Entgegen der Auffassung der Beklagten kann auch nicht davon ausgegangen werden, dass sie lediglich für Schäden haftbar gemacht werden konnten, die in einem Abnahmeprotokoll festgehalten wurden. Das gilt nämlich nur dann, wenn ein Abnahmeprotokoll bei der Wohnungsübergabe erstellt wurde (vgl. LG Potsdam, Urteil vom 26. Februar 2009 – 11 S 127/08 -; LG Hamburg, ZMR 1999, 405; BGH, NJW 1983, 446ff), was vorliegend gerade nicht der Fall war.
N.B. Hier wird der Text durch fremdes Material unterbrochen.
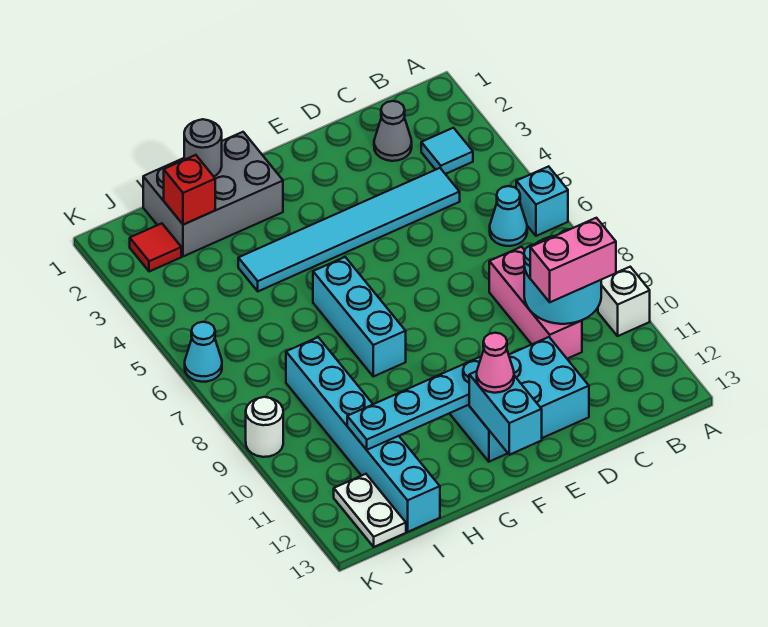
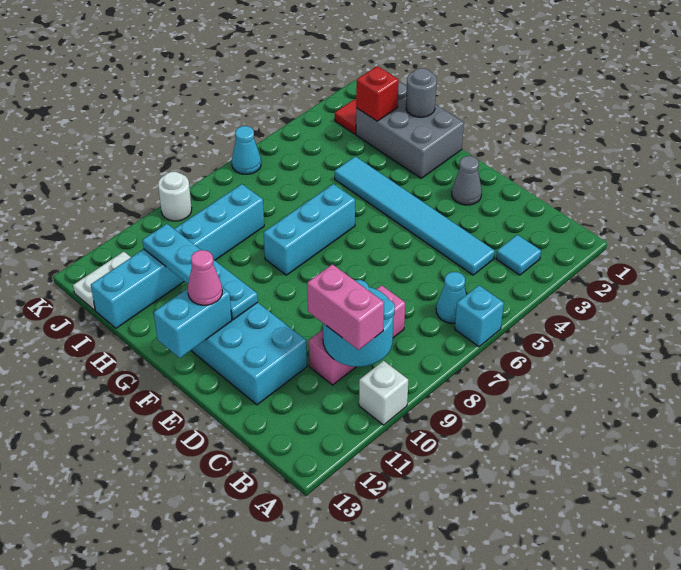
grey 1x1 cone [374,101,412,161] -> grey 1x1 cone moved to [452,156,482,205]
Die Kläger haben jedenfalls mit der Rückgabe der Bürgschaftsurkunde am 30.10.2020 auf die Geltendmachung weiterer Forderungen und damit auch aus den zuvor in der Mängelaufstellung aufgelisteten angeblichen Schäden verzichtet. Entgegen der Auffassung der Kläger kann die Zurückbehaltung der Kaution nicht nur bei rechtskräftig festgestellten Ansprüchen erfolgen. Die Kaution und damit auch die Kautionsbürgschaft ist eine Sicherheitsleistung des Mieters für künftige Ansprüche des Vermieters aus dem Mietverhältnis (Palandt-Weidenkaff, BGB, 78. Aufl., Einf. vor § 535, Rn.121). Lediglich während des bestehenden Mietverhältnis darf der Vermieter nicht wegen einer bestrittenen Forderung auf die Kaution zugreifen. Nach Beendigung des Mietverhältnisses hat der Vermieter jedoch ein Zurückbehaltungsrecht bis zur Klärung streitiger Ansprüche (a. a. 0., Rn. 123). Mit der Rückgabe der Kautionsbürgschaft haben die Kläger aus Sicht der Beklagten schlüssig zu erkennen gegeben, dass derartige streitige Ansprüche nicht mehr bestanden und damit auf die Geltendmachung weiterer Ansprüche verzichtet werde. Dies gilt insbesondere vor dem Hintergrund, dass vor der Rückgabe der Kautionsbürgschaft bereits Schadensersatzforderungen der Kläger im Raum standen und die Rückgabe dennoch erfolgte. Die Beklagten konnten daher davon ausgehen, dass keine weiteren Schäden geltend gemacht werden sollten.

Im Übrigen dürften die Schadensersatzforderungen nach vorläufiger Einschätzung des Gerichts größtenteils Ansprüche betreffen, die durch den Verzicht auf die Endrenovierung durch die Beklagten im Vergleich vom 9.6.2020 ausgeschlossen wurden. Dies gilt insbesondere bezüglich der angeblich durch Nichtreinigung der Fenster verursachten Schäden, die soweit überhaupt in die Zuständigkeit der Beklagten fallend, Gegenstand einer solchen gewesen sein dürften. Die Erforderlichkeit eines Austauschs der Dachfenster ausschließlich aufgrund eines Fehlverhaltens der Beklagten ist weder ausreichend substantiiert vorgetragen noch unter Beweis gestellt worden.

Soweit die Kläger eine rückständige Mietzinsforderung für April 2020 geltend machen, ist den Beklagten zuzustimmen, dass der Vergleich vom 9.6.2020 nur dahingehend ausgelegt werden kann, dass alle bis dahin bestehenden gegenseitigen Forderungen abgegolten sein sollten.

Die Kostenentscheidung beruht auf § 91 ZPO.

Die Entscheidung über die vorläufige Vollstreckbarkeit des Urteils beruht auf §§ 708 Nr. 11, 711 ZPO.